BEGIN Excerpted text
Proposal: Ligatures w/ ZWJ in OpenType

From: John Hudson (tiro@tiro.com)
Date: Sat Jul 06 2002 - 13:01:44 EDT


This message is cross-posted to the OpenType and Unicode lists. Feel free
to forward it to any other lists or individuals to whom it might be of
interest.

There has recently been discussion on the Unicode list of Latin ligatures
and the appropriateness or inappropriateness of using the Zero Width Joiner
(ZWJ) character to specify ligation in Latin-script documents. There is a
difference of opinion between those who believe that

a) Ligatures are classifiable and some classes of ligatures should be
active by default for normal Latin-script text (e.g. the f-ligatures that
are designed to improve the spacing of letters sequences involving that
letter). Ligatures should be activated or deactivated in line layout, via
the application of layout features (e.g. OpenType GSUB) to normal text such
that

        o f f i c e -> o ffi c e

This facilitates the typesetting of any electronic document, without
reference to authorial decision regarding the use of ligatures, according
to long-standing typographic traditions, publishing house-styles, etc.

Such classes of ligatures have been in continuous use as standard elements
of Latin-script typography for more than 500 years. They improve the
'colour' of text and while it is important for users to be able to
deactivate them, particularly when text is set at large sizes, they should
be active by default.

Other classes of ligatures are principally decorative, e.g. the historic ct
and st ligatures, and these have not been in continuous use as standard
elements of Latin-script typography. These should also be activated via
layout features, but these features should not be active by default.

The current registered OpenType Layout features provide separate mechanisms
for these different classes of ligatures: Standard Ligatures <liga> and
Discretionary Ligatures <dlig>.

and those who believe

b) The use of all ligatures is discretionary and exceptional, and should be
determined by the author of the document using the ZWJ character to signify
ligation of two or more characters, such that

        o f f i c e -> o f f i c e
but

        o f ZWJ f ZWJ i c e -> o ffi ce

It is acknowledged that there are scripts and orthographic traditions, e.g.
Runic and Old Hungarian, in which ligature use is not standard but is
encountered as a freely applied manuscript element, i.e. the same sequence
of letters may be ligated in one occurence but not in the next. Such usage
has been amply documented by Michael Everson. Latin ligatures should be
treated in the same way, and their application should be explicit in text
rather than in layout.

There are clearly documents in which the presence or absence of ligation in
specific circumstances is important to the correct display and/or
understanding of the text. Authors citing older documents, especially in
palaeographic studies, need to be able to indicate whether ligatures were
used or not used, or used inconsistently, in the original. This information
needs to travel with the electronic document, and must not be subject to
changes to layout in downstream applications.
END Excerpted text
BEGIN Recorded data
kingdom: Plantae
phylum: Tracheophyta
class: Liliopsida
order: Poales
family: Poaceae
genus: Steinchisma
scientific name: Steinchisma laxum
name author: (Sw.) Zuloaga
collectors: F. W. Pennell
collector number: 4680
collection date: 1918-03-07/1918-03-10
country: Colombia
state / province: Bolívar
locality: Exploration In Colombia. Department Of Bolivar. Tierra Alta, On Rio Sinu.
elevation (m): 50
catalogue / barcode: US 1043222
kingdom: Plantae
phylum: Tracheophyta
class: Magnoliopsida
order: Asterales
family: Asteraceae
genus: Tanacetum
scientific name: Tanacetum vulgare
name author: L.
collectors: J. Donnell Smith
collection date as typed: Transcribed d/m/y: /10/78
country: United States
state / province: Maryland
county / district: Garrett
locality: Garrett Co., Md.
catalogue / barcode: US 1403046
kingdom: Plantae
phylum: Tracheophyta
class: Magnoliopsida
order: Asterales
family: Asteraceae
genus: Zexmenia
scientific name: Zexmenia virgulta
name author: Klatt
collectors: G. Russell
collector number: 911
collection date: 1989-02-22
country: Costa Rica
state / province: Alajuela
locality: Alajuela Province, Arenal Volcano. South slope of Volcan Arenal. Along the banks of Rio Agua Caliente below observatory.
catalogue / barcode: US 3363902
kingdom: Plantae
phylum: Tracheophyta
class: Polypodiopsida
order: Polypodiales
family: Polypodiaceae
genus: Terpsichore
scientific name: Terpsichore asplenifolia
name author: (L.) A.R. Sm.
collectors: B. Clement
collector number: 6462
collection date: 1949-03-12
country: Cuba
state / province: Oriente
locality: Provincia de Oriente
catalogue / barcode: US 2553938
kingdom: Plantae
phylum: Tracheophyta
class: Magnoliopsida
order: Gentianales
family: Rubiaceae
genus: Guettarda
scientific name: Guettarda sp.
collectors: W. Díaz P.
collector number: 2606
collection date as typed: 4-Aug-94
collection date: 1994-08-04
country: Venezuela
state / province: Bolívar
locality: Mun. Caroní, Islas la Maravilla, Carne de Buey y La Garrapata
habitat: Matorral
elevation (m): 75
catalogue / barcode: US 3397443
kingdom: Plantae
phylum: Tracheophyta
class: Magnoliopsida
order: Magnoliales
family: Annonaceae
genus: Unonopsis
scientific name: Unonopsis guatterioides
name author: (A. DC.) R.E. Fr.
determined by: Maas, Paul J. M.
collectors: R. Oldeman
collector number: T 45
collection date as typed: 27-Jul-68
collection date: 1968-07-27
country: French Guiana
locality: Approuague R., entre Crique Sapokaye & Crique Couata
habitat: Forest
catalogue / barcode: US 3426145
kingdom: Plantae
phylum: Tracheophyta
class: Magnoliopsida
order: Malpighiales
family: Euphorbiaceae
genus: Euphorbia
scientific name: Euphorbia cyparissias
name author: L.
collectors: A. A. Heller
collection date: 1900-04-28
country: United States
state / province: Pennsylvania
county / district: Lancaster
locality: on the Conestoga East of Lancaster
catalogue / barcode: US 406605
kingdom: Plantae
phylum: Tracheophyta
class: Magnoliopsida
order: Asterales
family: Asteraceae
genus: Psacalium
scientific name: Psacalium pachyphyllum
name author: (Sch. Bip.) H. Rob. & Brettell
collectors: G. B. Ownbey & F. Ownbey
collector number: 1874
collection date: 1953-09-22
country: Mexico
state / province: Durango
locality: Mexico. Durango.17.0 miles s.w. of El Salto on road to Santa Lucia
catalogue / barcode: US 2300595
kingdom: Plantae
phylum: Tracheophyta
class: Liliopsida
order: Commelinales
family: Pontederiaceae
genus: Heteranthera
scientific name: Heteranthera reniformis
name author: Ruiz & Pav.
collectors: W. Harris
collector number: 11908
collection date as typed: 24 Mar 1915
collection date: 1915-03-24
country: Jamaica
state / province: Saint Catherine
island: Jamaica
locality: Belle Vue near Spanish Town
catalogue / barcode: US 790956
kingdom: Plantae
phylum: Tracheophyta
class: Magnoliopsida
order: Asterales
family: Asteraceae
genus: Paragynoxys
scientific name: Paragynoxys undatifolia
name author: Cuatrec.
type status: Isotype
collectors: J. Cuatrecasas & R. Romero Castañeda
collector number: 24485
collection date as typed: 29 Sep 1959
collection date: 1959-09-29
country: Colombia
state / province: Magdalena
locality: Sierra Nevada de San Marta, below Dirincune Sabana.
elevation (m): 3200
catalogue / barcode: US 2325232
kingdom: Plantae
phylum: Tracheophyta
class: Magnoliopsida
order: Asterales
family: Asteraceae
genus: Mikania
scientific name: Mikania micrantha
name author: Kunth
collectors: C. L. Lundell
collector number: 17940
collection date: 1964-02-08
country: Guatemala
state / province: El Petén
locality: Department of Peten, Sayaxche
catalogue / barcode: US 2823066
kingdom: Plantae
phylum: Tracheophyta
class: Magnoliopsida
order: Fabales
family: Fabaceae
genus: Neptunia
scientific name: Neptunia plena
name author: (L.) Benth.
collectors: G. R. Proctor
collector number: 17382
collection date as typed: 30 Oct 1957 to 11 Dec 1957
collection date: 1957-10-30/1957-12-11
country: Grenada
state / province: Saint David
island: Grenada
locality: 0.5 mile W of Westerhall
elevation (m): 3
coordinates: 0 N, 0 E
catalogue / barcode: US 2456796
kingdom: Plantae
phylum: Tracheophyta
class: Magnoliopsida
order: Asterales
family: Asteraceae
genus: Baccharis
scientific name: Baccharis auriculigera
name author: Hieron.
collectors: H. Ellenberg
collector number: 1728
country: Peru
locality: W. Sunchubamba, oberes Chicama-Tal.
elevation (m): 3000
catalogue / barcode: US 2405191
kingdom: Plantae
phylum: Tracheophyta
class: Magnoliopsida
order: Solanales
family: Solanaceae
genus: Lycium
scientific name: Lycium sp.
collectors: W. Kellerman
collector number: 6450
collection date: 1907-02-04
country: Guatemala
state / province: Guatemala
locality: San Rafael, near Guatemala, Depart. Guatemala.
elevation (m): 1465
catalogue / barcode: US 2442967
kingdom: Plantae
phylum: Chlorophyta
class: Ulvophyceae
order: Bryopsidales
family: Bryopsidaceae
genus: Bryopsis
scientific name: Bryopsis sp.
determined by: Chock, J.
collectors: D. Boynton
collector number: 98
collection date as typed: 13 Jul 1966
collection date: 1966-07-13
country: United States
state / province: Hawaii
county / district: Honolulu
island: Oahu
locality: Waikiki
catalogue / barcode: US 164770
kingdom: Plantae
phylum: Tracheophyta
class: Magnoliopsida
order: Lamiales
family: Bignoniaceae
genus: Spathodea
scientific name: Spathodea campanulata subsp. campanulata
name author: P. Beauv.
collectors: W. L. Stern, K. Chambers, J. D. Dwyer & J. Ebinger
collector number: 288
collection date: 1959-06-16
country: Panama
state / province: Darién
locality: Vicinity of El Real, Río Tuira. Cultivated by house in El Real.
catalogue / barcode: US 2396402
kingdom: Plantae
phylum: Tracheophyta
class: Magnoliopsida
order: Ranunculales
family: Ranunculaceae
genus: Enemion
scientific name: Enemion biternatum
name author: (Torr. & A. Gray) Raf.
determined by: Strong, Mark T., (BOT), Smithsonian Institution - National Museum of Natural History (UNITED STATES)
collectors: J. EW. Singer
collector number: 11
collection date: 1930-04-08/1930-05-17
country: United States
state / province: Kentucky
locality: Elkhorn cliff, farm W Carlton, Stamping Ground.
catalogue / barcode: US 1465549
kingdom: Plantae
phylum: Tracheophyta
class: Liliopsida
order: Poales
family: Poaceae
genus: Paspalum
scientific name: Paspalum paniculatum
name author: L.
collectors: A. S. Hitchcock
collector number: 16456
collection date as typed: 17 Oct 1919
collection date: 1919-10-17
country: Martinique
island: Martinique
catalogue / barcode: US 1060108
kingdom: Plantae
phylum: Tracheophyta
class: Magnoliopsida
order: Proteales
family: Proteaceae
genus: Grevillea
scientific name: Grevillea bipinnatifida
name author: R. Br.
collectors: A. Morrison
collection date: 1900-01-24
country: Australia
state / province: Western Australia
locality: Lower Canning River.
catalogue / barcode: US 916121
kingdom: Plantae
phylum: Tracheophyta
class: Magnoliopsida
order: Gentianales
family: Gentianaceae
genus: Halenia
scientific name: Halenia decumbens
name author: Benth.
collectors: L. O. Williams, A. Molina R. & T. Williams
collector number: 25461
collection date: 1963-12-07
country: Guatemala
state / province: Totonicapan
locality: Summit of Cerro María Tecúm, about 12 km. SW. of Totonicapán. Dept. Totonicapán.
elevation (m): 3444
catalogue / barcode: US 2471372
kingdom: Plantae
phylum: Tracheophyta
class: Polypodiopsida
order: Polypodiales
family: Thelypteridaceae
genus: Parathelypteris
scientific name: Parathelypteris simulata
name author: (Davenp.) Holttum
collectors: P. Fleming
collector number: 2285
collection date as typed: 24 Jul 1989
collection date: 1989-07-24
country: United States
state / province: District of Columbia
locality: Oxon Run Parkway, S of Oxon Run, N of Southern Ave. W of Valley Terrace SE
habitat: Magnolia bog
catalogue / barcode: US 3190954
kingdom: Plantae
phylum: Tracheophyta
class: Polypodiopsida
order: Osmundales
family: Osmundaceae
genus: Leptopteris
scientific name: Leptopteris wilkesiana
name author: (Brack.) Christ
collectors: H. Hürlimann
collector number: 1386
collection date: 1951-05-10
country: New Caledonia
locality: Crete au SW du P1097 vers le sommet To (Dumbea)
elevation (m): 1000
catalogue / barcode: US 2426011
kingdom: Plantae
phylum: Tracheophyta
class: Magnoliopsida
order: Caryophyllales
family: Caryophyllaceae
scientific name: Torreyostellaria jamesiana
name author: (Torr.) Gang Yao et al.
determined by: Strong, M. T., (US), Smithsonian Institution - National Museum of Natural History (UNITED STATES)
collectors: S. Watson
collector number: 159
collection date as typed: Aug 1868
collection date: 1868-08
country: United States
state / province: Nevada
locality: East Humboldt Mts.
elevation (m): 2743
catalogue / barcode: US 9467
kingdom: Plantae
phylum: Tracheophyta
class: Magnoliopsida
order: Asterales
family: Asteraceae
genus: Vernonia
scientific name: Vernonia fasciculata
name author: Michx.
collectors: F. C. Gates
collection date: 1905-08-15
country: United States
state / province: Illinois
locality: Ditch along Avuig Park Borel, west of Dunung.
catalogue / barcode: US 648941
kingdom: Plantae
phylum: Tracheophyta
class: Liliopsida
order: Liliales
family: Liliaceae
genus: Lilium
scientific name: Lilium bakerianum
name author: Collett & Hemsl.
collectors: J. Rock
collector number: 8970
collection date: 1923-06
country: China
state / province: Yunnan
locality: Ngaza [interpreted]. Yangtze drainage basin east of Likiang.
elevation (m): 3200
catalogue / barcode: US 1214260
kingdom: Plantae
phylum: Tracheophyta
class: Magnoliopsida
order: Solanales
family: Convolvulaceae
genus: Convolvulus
END Recorded data
Requests:
1. Reproduce the message on ligatures from "Other classes of" to "Discretionary Ligatures <dlig>.".
2. Using the message on ligatures, answer these:
(a) For how long have the standard classes of ligatures been in continuous use in Latin-script typography?
(b) Which two historic ligatures are named as principally decorative?
(c) In which two scripts is ligature use described as a freely applied manuscript element?
The records have no connection to the message on ligatures.

Results for each task:
1.
Other classes of ligatures are principally decorative, e.g. the historic ct
and st ligatures, and these have not been in continuous use as standard
elements of Latin-script typography. These should also be activated via
layout features, but these features should not be active by default.

The current registered OpenType Layout features provide separate mechanisms
for these different classes of ligatures: Standard Ligatures <liga> and
Discretionary Ligatures <dlig>.

2.
(a) More than 500 years.
(b) The ct and st ligatures.
(c) Runic and Old Hungarian.